These 92 immigrants hail from 35 countries but made it rich in America.
When Zoom founder and CEO Eric Yuan set his sights on the U.S. as a recent college graduate in the 1990s, he was denied a visa eight times in 18 months. Determined to join idols like Bill Gates making it big in tech, the son of mining engineers in China’s eastern Shandong Province refused to take no for an answer.
“I told myself, okay, great. I’ll do all I can until you tell me that I can never come here anymore,” Yuan told Forbes in 2019. “Otherwise, I’m not going to stop.”
Yuan’s persistence paid off. He finally got a visa and headed to California in the summer of 1997 to join WebEx as an early employee. Two decades later, the rival video communications company he ended up founding and running has fundamentally changed the way we connect with each other in the midst of a global pandemic.
Yuan (who was worth an estimated $5.2 billion as of March 11– the date Forbes used to measure net worths for the latest billionaires list), is just one of 92 foreign-born American citizens on Forbes’ annual World’s Billionaires list for 2022 who currently live in the United States. You heard that right – 13% of the list’s 735 American citizens are immigrants.
With a combined net worth of $711 billion, these foreign-born U.S. citizens account for 15% of all American billionaire wealth. And they’ve built their fortunes on their own– 92% are self-made, compared to 71% for the 628 American billionaires who were born in the U.S.

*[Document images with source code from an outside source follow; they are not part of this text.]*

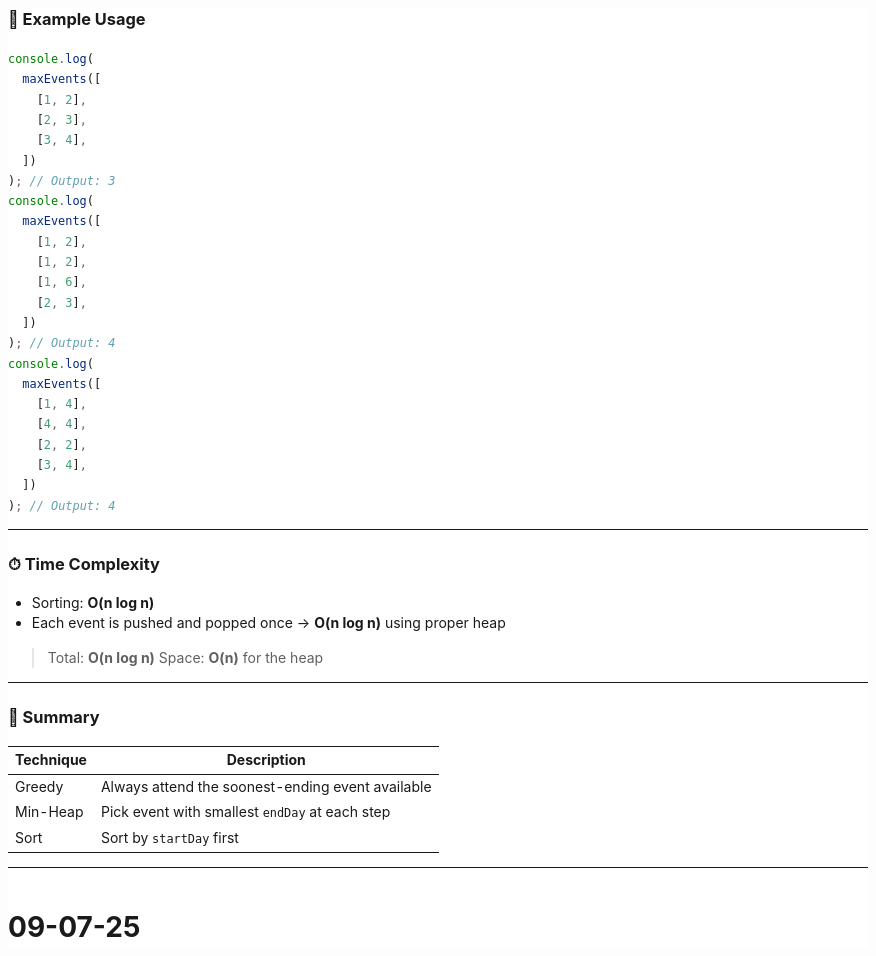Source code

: 
### 🧪 Example Usage

```js
console.log(
  maxEvents([
    [1, 2],
    [2, 3],
    [3, 4],
  ])
); // Output: 3
console.log(
  maxEvents([
    [1, 2],
    [1, 2],
    [1, 6],
    [2, 3],
  ])
); // Output: 4
console.log(
  maxEvents([
    [1, 4],
    [4, 4],
    [2, 2],
    [3, 4],
  ])
); // Output: 4
```

---

### ⏱ Time Complexity

- Sorting: **O(n log n)**
- Each event is pushed and popped once → **O(n log n)** using proper heap

> Total: **O(n log n)**
> Space: **O(n)** for the heap

---

### 📌 Summary

| Technique | Description                                      |
| --------- | ------------------------------------------------ |
| Greedy    | Always attend the soonest-ending event available |
| Min-Heap  | Pick event with smallest `endDay` at each step   |
| Sort      | Sort by `startDay` first                         |

---

# 09-07-25
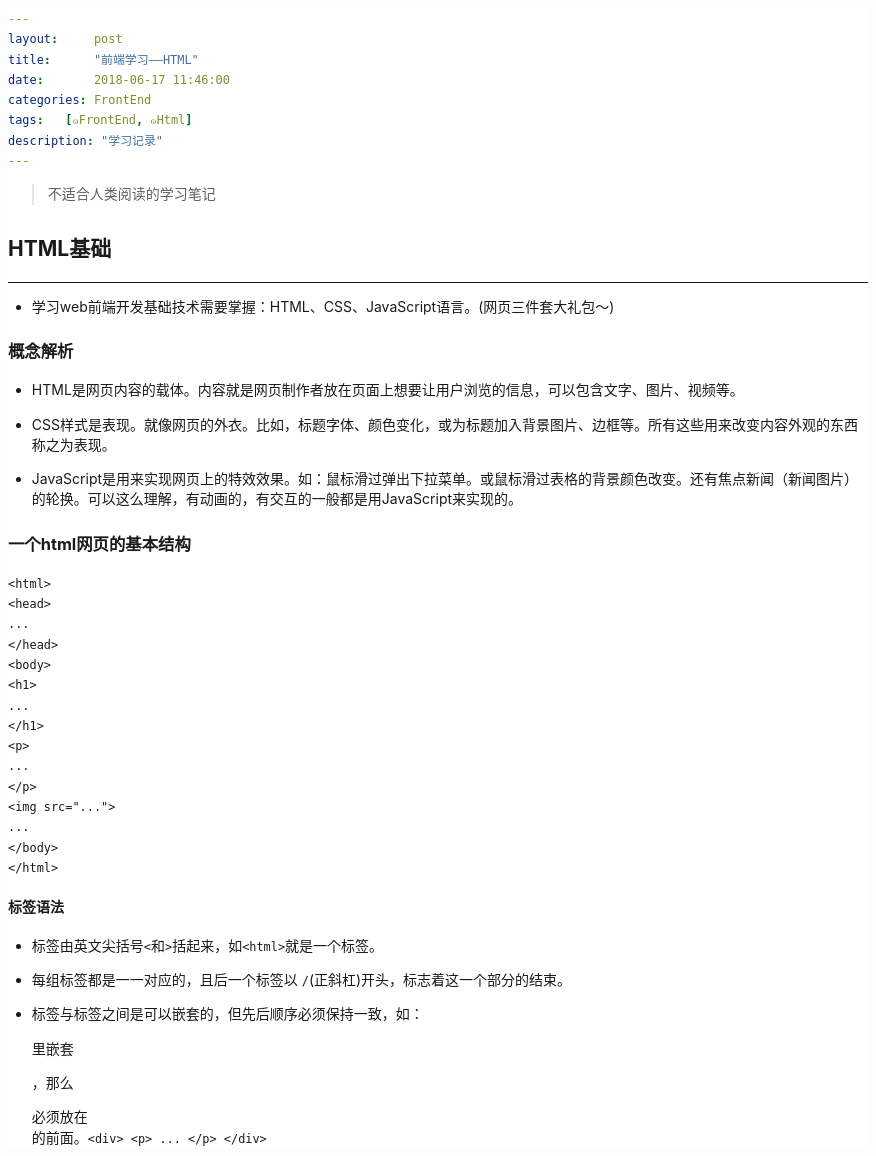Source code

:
 ```yaml
---
layout:     post
title:      "前端学习——HTML"
date:       2018-06-17 11:46:00
categories: FrontEnd
tags:   [๑FrontEnd, ๑Html]
description: "学习记录"
---
```


> 不适合人类阅读的学习笔记

## HTML基础
---

- 学习web前端开发基础技术需要掌握：HTML、CSS、JavaScript语言。(网页三件套大礼包～)

### 概念解析

-  HTML是网页内容的载体。内容就是网页制作者放在页面上想要让用户浏览的信息，可以包含文字、图片、视频等。

-  CSS样式是表现。就像网页的外衣。比如，标题字体、颜色变化，或为标题加入背景图片、边框等。所有这些用来改变内容外观的东西称之为表现。

- JavaScript是用来实现网页上的特效效果。如：鼠标滑过弹出下拉菜单。或鼠标滑过表格的背景颜色改变。还有焦点新闻（新闻图片）的轮换。可以这么理解，有动画的，有交互的一般都是用JavaScript来实现的。

### 一个html网页的基本结构

```
<html>
<head>
...
</head>
<body>
<h1>
...
</h1>
<p>
...
</p>
<img src="...">
...
</body>
</html>
```
#### 标签语法

- 标签由英文尖括号`<`和`>`括起来，如`<html>`就是一个标签。

- 每组标签都是一一对应的，且后一个标签以 `/`(正斜杠)开头，标志着这一个部分的结束。

- 标签与标签之间是可以嵌套的，但先后顺序必须保持一致，如：<div>里嵌套<p>，那么</p>必须放在</div>的前面。`<div> <p> ... </p> </div>`
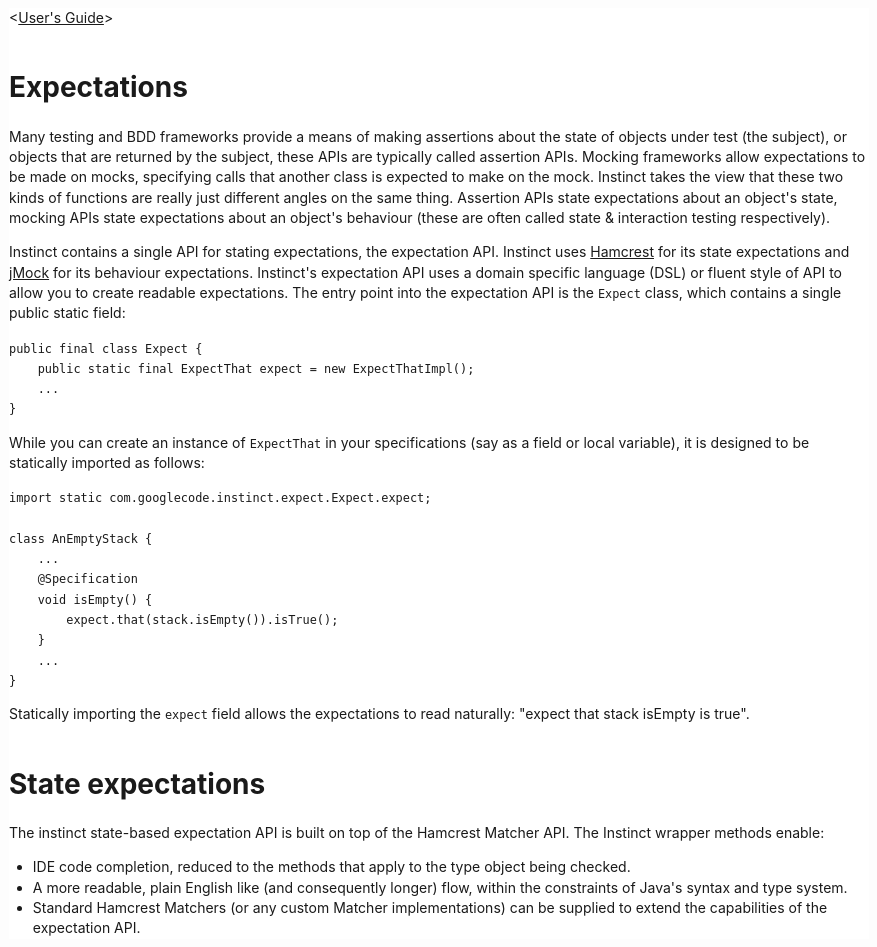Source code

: <[User's Guide](UsersGuide.md)>

# Expectations #

Many testing and BDD frameworks provide a means of making assertions about the state of objects under test (the subject), or objects that are returned by the subject, these APIs are typically called assertion APIs. Mocking frameworks allow expectations to be made on mocks, specifying calls that another class is expected to make on the mock. Instinct takes the view that these two kinds of functions are really just different angles on the same thing. Assertion APIs state expectations about an object's state, mocking APIs state expectations about an object's behaviour (these are often called state & interaction testing respectively).

Instinct contains a single API for stating expectations, the expectation API. Instinct uses [Hamcrest](http://code.google.com/p/hamcrest/) for its state expectations and [jMock](http://jmock.org/) for its behaviour expectations. Instinct's expectation API uses a domain specific language (DSL) or fluent style of API to allow you to create readable expectations. The entry point into the expectation API is the  `Expect` class, which contains a single public static field:

```
public final class Expect {
    public static final ExpectThat expect = new ExpectThatImpl();
    ...
}
```

While you can create an instance of `ExpectThat` in your specifications (say as a field or local variable), it is designed to be statically imported as follows:

```
import static com.googlecode.instinct.expect.Expect.expect;

class AnEmptyStack {
    ...
    @Specification
    void isEmpty() {
        expect.that(stack.isEmpty()).isTrue();
    }
    ...
}
```

Statically importing the `expect` field allows the expectations to read naturally: "expect that stack isEmpty is true".

# State expectations #

The instinct state-based expectation API is built on top of the Hamcrest Matcher API. The Instinct wrapper methods enable:

  * IDE code completion, reduced to the methods that apply to the type object being checked.
  * A more readable, plain English like (and consequently longer) flow, within the constraints of Java's syntax and type system.
  * Standard Hamcrest Matchers (or any custom Matcher implementations) can be supplied to extend the capabilities of the expectation API.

These immigrants hail from 35 different countries and every continent but Antarctica. The world’s richest person, Elon Musk of Tesla and SpaceX ($219 billion), is one of three from South Africa. Another five hail from elsewhere in Africa, including Tope Awotona ($1.4 billion), the founder and CEO of scheduling software company Calendly. As a 12-year-old in Lagos, Nigeria, Awotona witnessed his father get shot and killed in a carjacking. Three years later he and his family moved to Atlanta, Georgia.